## Assigned task
Give back exactly the stretch of data below from the line holding "staining of carcinoid" through the line holding "urothelial cancer stained", both ends included, and leave the remaining lines out.

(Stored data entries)
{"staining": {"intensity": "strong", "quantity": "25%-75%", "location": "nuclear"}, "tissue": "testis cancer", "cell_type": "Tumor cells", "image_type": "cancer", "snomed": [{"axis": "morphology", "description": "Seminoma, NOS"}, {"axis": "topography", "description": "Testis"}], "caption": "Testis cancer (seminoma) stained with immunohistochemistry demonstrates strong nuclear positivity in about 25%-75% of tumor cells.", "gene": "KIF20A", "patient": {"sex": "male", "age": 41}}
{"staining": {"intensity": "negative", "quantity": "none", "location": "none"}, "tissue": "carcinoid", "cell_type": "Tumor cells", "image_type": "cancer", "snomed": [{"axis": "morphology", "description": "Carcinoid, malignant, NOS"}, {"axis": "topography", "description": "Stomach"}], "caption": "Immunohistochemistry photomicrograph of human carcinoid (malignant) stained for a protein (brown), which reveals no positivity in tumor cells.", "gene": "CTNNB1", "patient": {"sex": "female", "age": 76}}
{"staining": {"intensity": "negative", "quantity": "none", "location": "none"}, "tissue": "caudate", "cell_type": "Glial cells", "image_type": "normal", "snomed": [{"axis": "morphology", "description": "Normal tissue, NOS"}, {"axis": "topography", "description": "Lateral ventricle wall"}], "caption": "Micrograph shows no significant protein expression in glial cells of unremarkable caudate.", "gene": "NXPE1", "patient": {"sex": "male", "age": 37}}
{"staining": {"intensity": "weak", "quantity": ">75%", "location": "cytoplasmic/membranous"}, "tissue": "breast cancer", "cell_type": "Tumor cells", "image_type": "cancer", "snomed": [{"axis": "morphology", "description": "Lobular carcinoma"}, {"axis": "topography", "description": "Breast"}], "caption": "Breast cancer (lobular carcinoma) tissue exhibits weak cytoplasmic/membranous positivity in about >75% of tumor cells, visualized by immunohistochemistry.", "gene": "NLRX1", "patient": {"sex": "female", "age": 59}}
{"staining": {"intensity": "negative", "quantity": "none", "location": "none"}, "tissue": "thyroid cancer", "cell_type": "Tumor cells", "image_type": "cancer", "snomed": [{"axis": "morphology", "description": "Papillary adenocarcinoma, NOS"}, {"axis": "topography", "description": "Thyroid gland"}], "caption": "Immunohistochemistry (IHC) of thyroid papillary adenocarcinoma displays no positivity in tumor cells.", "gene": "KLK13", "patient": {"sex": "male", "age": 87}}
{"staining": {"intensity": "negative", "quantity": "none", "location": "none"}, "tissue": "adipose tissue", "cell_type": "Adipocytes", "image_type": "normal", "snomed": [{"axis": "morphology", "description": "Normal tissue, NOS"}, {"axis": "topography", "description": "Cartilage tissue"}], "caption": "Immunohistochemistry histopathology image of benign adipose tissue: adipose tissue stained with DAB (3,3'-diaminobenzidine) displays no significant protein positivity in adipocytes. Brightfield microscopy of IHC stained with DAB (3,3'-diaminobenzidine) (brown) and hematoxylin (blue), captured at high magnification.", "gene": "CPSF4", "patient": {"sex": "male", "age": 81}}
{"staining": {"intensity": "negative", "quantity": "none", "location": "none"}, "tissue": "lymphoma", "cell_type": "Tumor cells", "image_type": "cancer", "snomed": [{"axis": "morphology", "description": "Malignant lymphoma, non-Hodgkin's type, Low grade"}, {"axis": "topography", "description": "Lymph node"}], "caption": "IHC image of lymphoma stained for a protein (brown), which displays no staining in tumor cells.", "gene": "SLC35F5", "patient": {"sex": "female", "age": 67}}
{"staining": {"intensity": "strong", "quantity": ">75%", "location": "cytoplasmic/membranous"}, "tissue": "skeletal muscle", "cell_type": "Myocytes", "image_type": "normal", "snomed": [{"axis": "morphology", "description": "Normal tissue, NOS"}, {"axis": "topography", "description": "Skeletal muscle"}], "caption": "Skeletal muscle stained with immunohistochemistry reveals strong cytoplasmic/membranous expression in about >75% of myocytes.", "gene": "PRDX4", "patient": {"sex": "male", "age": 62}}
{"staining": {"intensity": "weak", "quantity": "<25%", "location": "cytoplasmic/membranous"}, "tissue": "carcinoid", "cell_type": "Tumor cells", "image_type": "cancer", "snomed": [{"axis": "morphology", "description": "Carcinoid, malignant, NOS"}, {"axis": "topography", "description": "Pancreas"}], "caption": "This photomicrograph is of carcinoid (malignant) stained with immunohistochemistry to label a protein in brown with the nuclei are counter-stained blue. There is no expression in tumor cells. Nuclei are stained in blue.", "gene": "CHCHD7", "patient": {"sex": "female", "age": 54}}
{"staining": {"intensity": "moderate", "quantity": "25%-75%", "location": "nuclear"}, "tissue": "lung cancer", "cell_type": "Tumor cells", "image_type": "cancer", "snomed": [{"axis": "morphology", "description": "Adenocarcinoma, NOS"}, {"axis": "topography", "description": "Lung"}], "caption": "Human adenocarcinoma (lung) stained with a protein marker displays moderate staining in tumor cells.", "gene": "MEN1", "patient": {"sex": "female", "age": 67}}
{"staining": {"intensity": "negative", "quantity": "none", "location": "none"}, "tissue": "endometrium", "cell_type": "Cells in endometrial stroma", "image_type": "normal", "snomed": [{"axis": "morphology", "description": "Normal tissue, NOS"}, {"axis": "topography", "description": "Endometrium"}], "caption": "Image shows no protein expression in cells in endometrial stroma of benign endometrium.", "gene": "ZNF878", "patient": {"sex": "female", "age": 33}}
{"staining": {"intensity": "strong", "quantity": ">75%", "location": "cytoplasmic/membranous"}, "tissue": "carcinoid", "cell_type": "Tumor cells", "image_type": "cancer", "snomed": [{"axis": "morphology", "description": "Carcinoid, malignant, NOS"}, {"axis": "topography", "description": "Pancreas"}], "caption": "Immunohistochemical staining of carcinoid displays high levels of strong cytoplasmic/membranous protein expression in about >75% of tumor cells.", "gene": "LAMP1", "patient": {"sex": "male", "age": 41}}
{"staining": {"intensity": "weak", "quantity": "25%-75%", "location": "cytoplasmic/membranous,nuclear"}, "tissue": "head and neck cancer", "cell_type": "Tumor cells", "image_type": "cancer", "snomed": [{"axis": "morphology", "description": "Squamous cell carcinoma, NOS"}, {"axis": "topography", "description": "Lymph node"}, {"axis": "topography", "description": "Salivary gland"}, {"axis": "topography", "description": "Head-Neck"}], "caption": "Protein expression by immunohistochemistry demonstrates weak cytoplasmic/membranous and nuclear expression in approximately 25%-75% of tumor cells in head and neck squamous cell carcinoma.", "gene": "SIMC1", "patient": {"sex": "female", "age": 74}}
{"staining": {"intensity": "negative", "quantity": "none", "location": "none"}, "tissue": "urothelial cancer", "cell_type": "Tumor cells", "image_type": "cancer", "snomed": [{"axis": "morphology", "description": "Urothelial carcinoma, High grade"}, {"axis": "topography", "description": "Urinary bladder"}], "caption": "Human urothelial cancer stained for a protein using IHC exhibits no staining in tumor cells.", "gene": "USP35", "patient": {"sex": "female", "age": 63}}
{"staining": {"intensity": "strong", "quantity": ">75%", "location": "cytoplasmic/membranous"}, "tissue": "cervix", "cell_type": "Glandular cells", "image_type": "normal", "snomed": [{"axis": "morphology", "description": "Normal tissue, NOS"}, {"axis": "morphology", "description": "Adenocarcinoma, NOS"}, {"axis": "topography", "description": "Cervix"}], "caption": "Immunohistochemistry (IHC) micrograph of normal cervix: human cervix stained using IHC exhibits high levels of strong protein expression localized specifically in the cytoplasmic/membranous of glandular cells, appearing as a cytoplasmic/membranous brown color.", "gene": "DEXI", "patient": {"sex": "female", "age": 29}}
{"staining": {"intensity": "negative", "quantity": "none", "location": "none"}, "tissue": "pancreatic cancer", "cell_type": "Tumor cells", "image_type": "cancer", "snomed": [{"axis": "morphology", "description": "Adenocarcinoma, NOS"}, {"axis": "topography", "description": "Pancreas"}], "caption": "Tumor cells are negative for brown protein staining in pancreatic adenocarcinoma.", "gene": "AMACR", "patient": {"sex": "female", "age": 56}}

## Solution to this problem
{"staining": {"intensity": "strong", "quantity": ">75%", "location": "cytoplasmic/membranous"}, "tissue": "carcinoid", "cell_type": "Tumor cells", "image_type": "cancer", "snomed": [{"axis": "morphology", "description": "Carcinoid, malignant, NOS"}, {"axis": "topography", "description": "Pancreas"}], "caption": "Immunohistochemical staining of carcinoid displays high levels of strong cytoplasmic/membranous protein expression in about >75% of tumor cells.", "gene": "LAMP1", "patient": {"sex": "male", "age": 41}}
{"staining": {"intensity": "weak", "quantity": "25%-75%", "location": "cytoplasmic/membranous,nuclear"}, "tissue": "head and neck cancer", "cell_type": "Tumor cells", "image_type": "cancer", "snomed": [{"axis": "morphology", "description": "Squamous cell carcinoma, NOS"}, {"axis": "topography", "description": "Lymph node"}, {"axis": "topography", "description": "Salivary gland"}, {"axis": "topography", "description": "Head-Neck"}], "caption": "Protein expression by immunohistochemistry demonstrates weak cytoplasmic/membranous and nuclear expression in approximately 25%-75% of tumor cells in head and neck squamous cell carcinoma.", "gene": "SIMC1", "patient": {"sex": "female", "age": 74}}
{"staining": {"intensity": "negative", "quantity": "none", "location": "none"}, "tissue": "urothelial cancer", "cell_type": "Tumor cells", "image_type": "cancer", "snomed": [{"axis": "morphology", "description": "Urothelial carcinoma, High grade"}, {"axis": "topography", "description": "Urinary bladder"}], "caption": "Human urothelial cancer stained for a protein using IHC exhibits no staining in tumor cells.", "gene": "USP35", "patient": {"sex": "female", "age": 63}}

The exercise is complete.